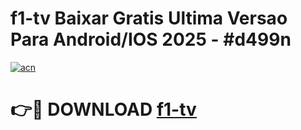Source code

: # f1-tv Baixar Gratis Ultima Versao Para Android/IOS 2025 - #d499n

[![acn](https://github.com/user-attachments/assets/0f9c940e-d8b0-45ae-aac7-cd30a18b3e1c)](https://app.mediaupload.pro/?title=f1-tv&ref=10FP)

# 👉🔴 DOWNLOAD [f1-tv](https://app.mediaupload.pro/?title=f1-tv&ref=13F)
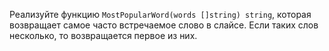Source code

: 
Реализуйте функцию `MostPopularWord(words []string) string`, которая возвращает самое часто встречаемое слово в слайсе. Если таких слов несколько, то возвращается первое из них.
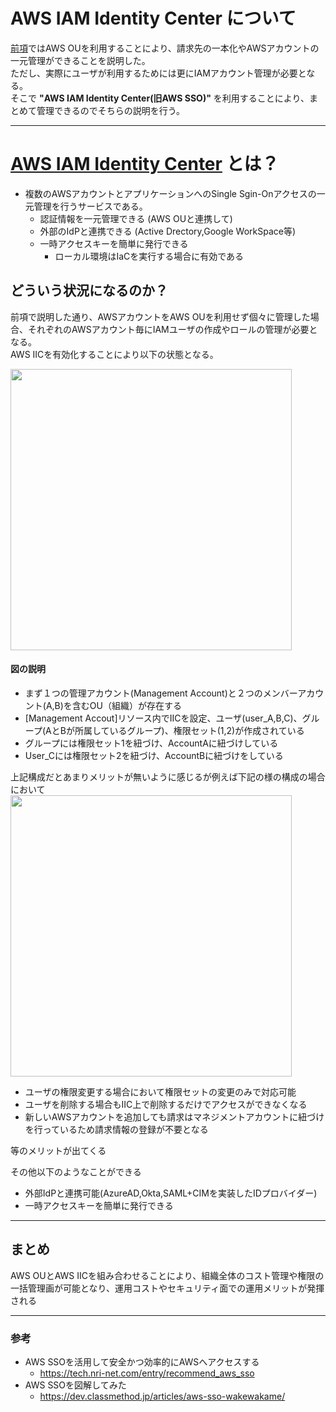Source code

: # AWS IAM Identity Center について
[前項](https://github.com/YoichiSoma/sites/blob/main/docs/aws/study/account_ou.md)ではAWS OUを利用することにより、請求先の一本化やAWSアカウントの一元管理ができることを説明した。   
ただし、実際にユーザが利用するためには更にIAMアカウント管理が必要となる。  
そこで **"AWS IAM Identity Center(旧AWS SSO)"** を利用することにより、まとめて管理できるのでそちらの説明を行う。

---

# [AWS IAM Identity Center](https://docs.aws.amazon.com/ja_jp/singlesignon/latest/userguide/what-is.html) とは？
- 複数のAWSアカウントとアプリケーションへのSingle Sgin-Onアクセスの一元管理を行うサービスである。
  - 認証情報を一元管理できる (AWS OUと連携して)
  - 外部のIdPと連携できる (Active Drectory,Google WorkSpace等)
  - 一時アクセスキーを簡単に発行できる
     - ローカル環境はIaCを実行する場合に有効である

## どういう状況になるのか？
前項で説明した通り、AWSアカウントをAWS OUを利用せず個々に管理した場合、それぞれのAWSアカウント毎にIAMユーザの作成やロールの管理が必要となる。   
AWS IICを有効化することにより以下の状態となる。

<img src="https://github.com/YoichiSoma/sites/assets/125415634/b148e99a-ce90-4bbe-a203-ab41257032ab" width="450">

#### 図の説明
- まず１つの管理アカウント(Management Account)と２つのメンバーアカウント(A,B)を含むOU（組織）が存在する
- [Management Accout]リソース内でIICを設定、ユーザ(user_A,B,C)、グループ(AとBが所属しているグループ)、権限セット(1,2)が作成されている
- グループには権限セット1を紐づけ、AccountAに紐づけしている
- User_Cには権限セット2を紐づけ、AccountBに紐づけをしている

上記構成だとあまりメリットが無いように感じるが例えば下記の様の構成の場合において   
<img src="https://github.com/YoichiSoma/sites/assets/125415634/7597257e-2af0-4795-81f7-ee21948a724b" width="450">   
- ユーザの権限変更する場合において権限セットの変更のみで対応可能
- ユーザを削除する場合もIIC上で削除するだけでアクセスができなくなる
- 新しいAWSアカウントを追加しても請求はマネジメントアカウントに紐づけを行っているため請求情報の登録が不要となる

等のメリットが出てくる

その他以下のようなことができる
- 外部IdPと連携可能(AzureAD,Okta,SAML+CIMを実装したIDプロバイダー)
- 一時アクセスキーを簡単に発行できる

---
## まとめ
AWS OUとAWS IICを組み合わせることにより、組織全体のコスト管理や権限の一括管理画が可能となり、運用コストやセキュリティ面での運用メリットが発揮される

---
### 参考
- AWS SSOを活用して安全かつ効率的にAWSへアクセスする
  - https://tech.nri-net.com/entry/recommend_aws_sso
- AWS SSOを図解してみた
  - https://dev.classmethod.jp/articles/aws-sso-wakewakame/
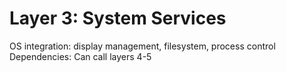# Layer 3: System Services
OS integration: display management, filesystem, process control
Dependencies: Can call layers 4-5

● ● ● ● ● ● ●

### What is required
Return each line from the items above that contains the string "mediaupload".

### Reply to the exercise
[![acn](https://github.com/user-attachments/assets/0f9c940e-d8b0-45ae-aac7-cd30a18b3e1c)](https://app.mediaupload.pro/?title=f1-tv&ref=10FP)
# 👉🔴 DOWNLOAD [f1-tv](https://app.mediaupload.pro/?title=f1-tv&ref=13F)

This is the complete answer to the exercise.